With no images included, output each entry below exactly as it appears.

Items from a data source
━━━━━━━━━━━━━━━━━━━━━━━━━━━━━━
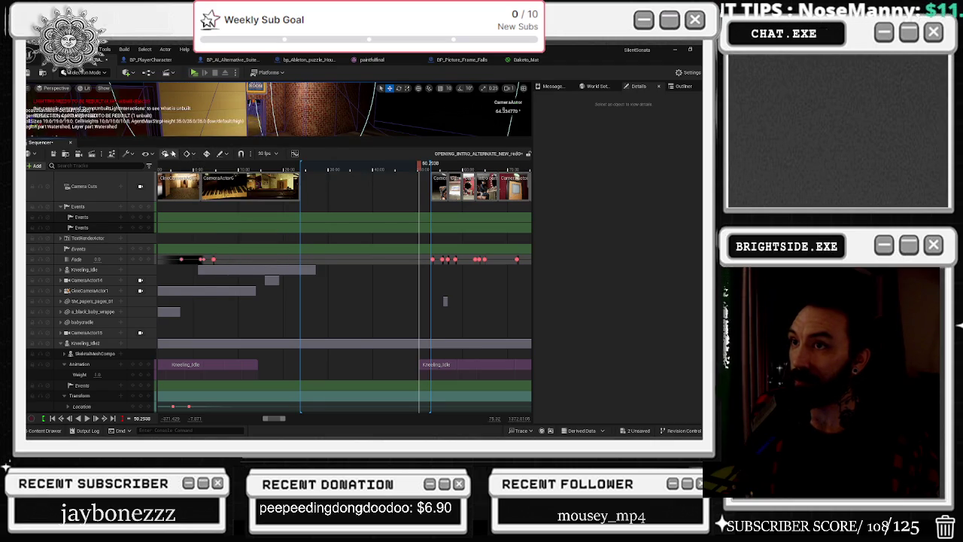
click(171, 154)
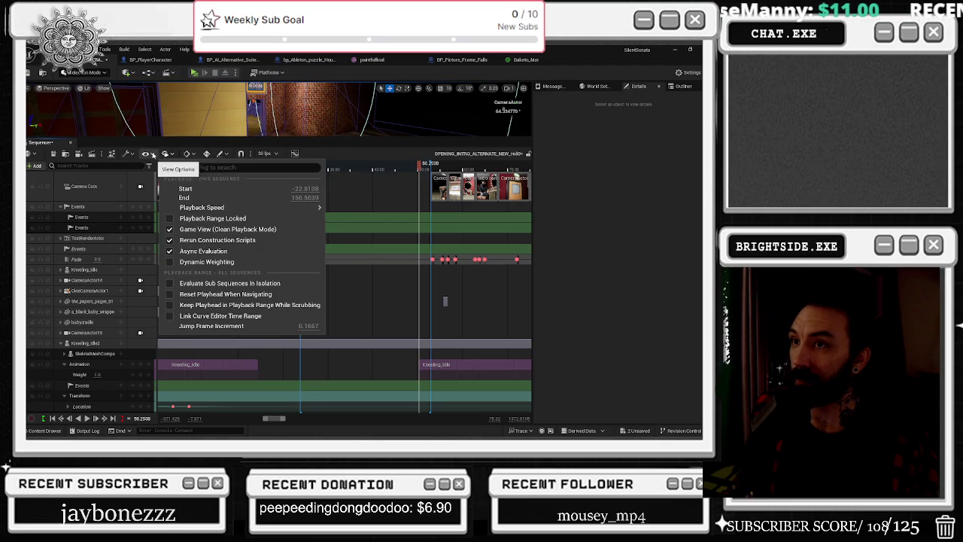
click(150, 155)
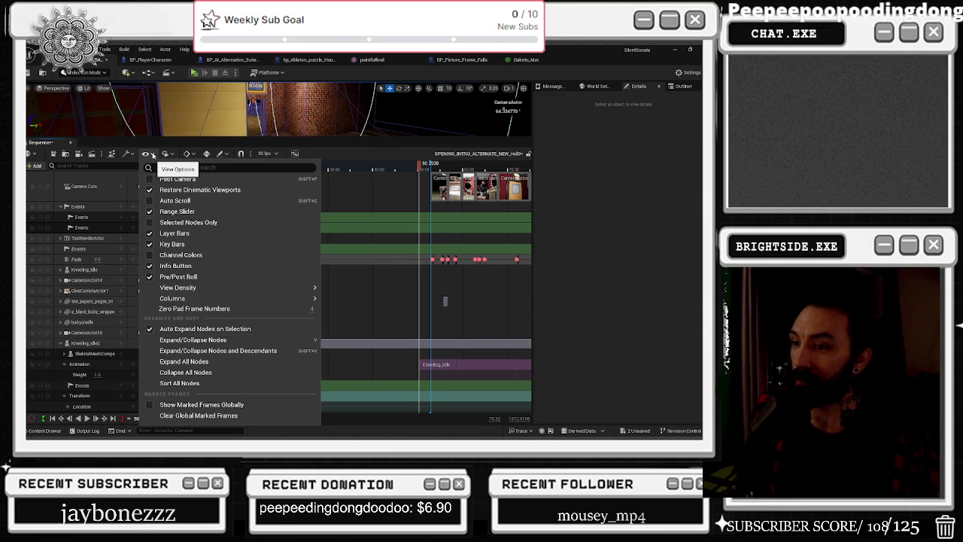
click(131, 155)
click(134, 154)
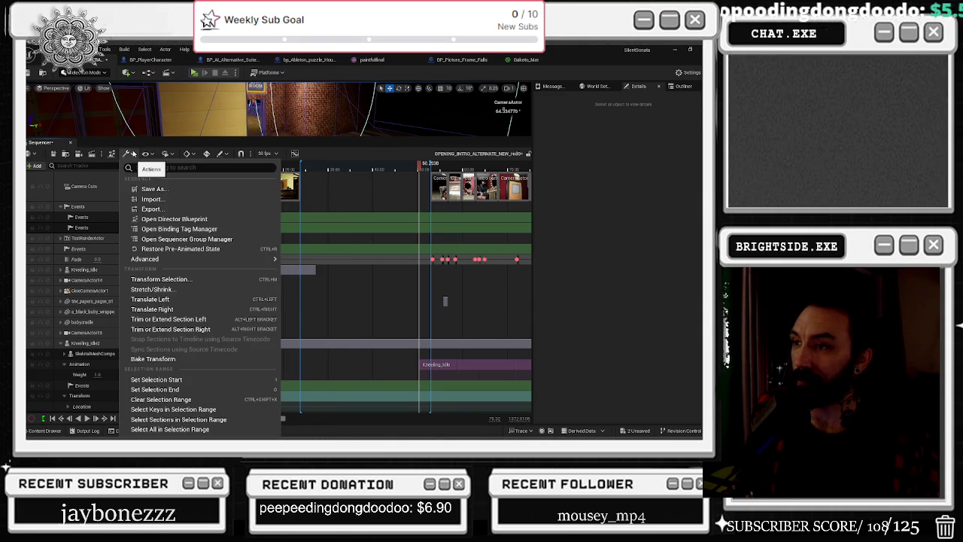
click(435, 183)
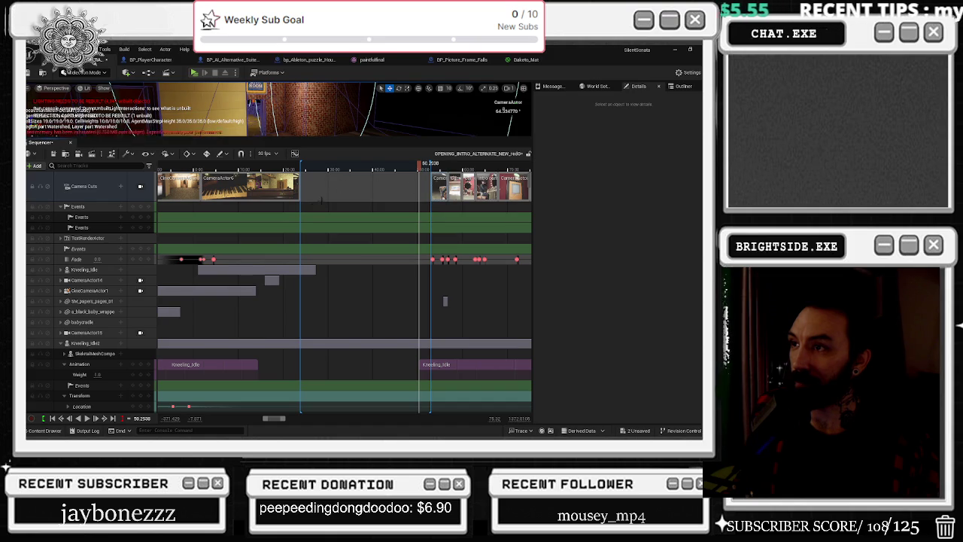
mouse_move(302, 206)
mouse_down()
mouse_move(432, 210)
mouse_move(300, 207)
mouse_up()
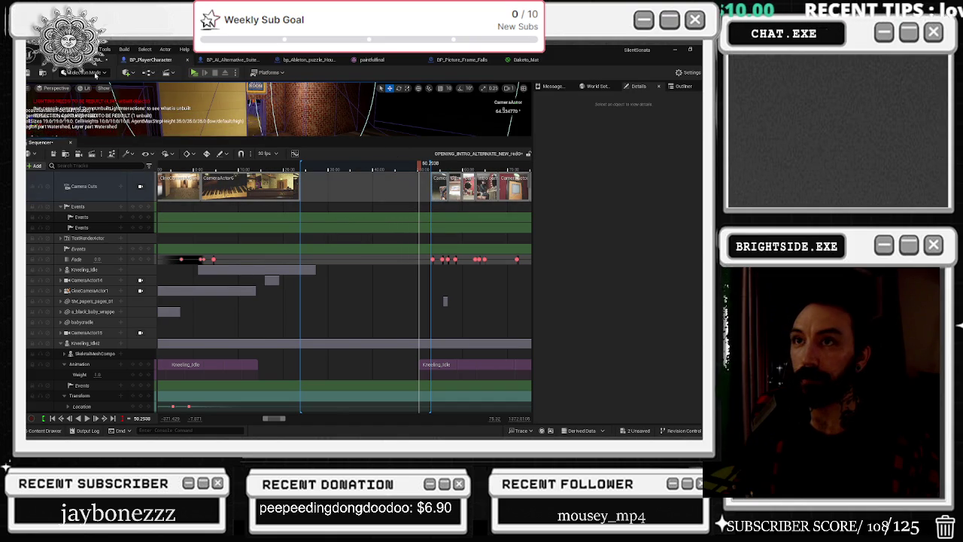
- Trial-trim the closest left sections to the current time, then undo the trim
click(129, 155)
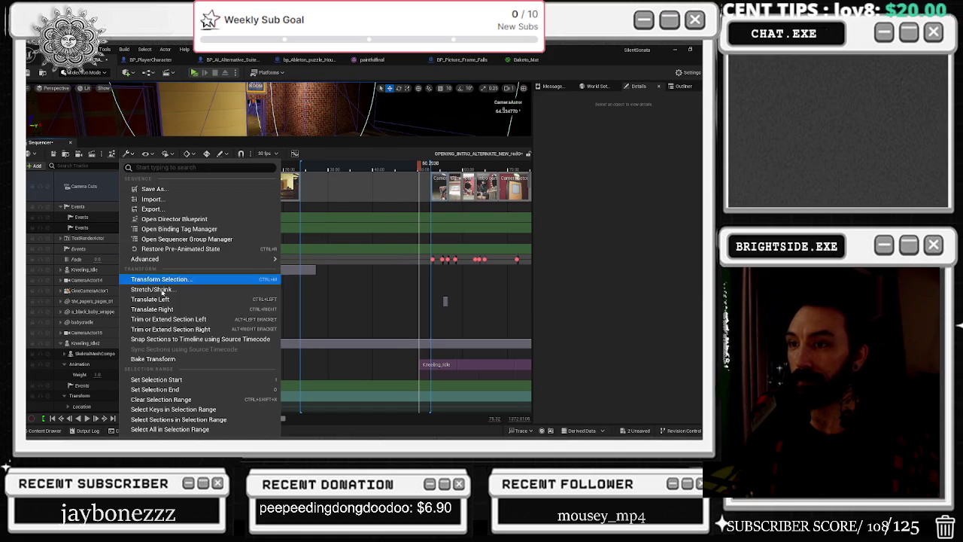
click(171, 322)
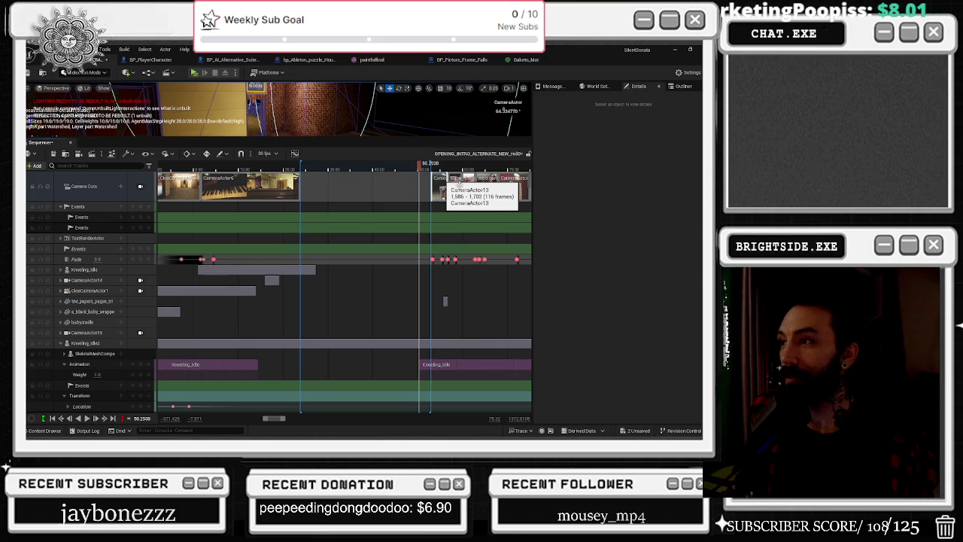
key(ctrl+z)
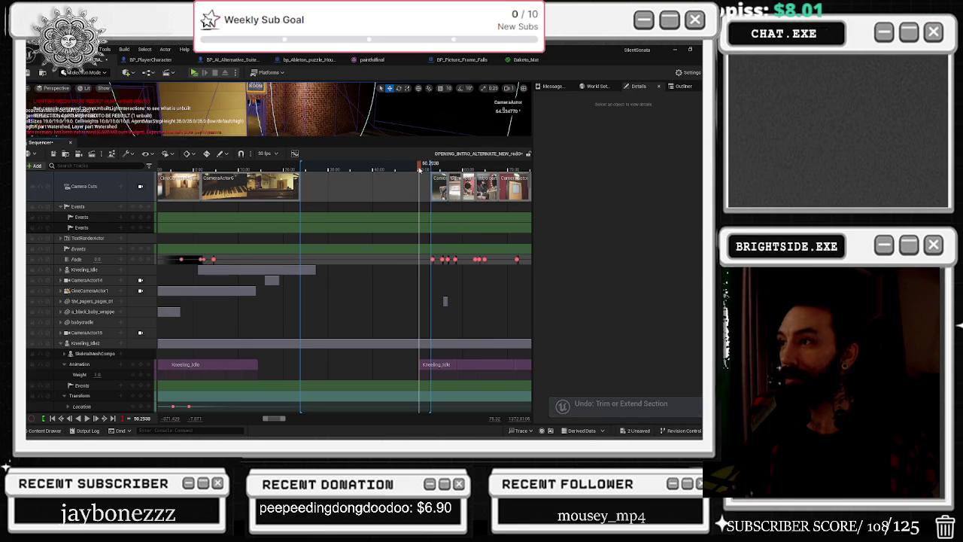
- Play the intro, then stop and scrub the playhead back to about 30 seconds
key(space)
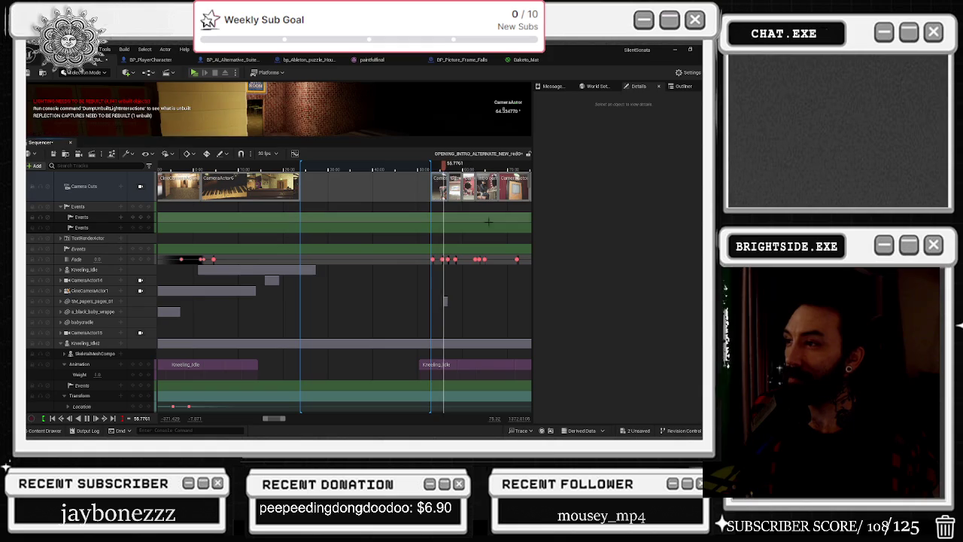
scroll(94, 196, down, 2)
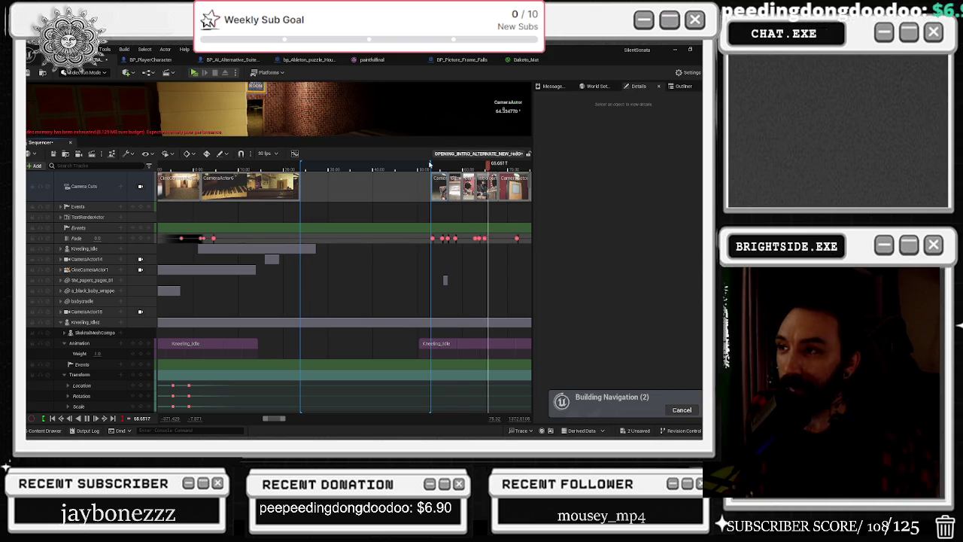
mouse_move(337, 171)
mouse_down()
mouse_move(305, 171)
mouse_move(403, 186)
mouse_move(393, 182)
mouse_up()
━━━━━━━━━━━━━━━━━━━━━━━━━━━━━━
Result of the task
click(171, 154)
click(150, 155)
click(131, 155)
click(134, 154)
click(435, 183)
mouse_move(302, 206)
mouse_down()
mouse_move(432, 210)
mouse_move(300, 207)
mouse_up()
- Trial-trim the closest left sections to the current time, then undo the trim
click(129, 155)
click(171, 322)
key(ctrl+z)
- Play the intro, then stop and scrub the playhead back to about 30 seconds
key(space)
scroll(94, 196, down, 2)
mouse_move(337, 171)
mouse_down()
mouse_move(305, 171)
mouse_move(403, 186)
mouse_move(393, 182)
mouse_up()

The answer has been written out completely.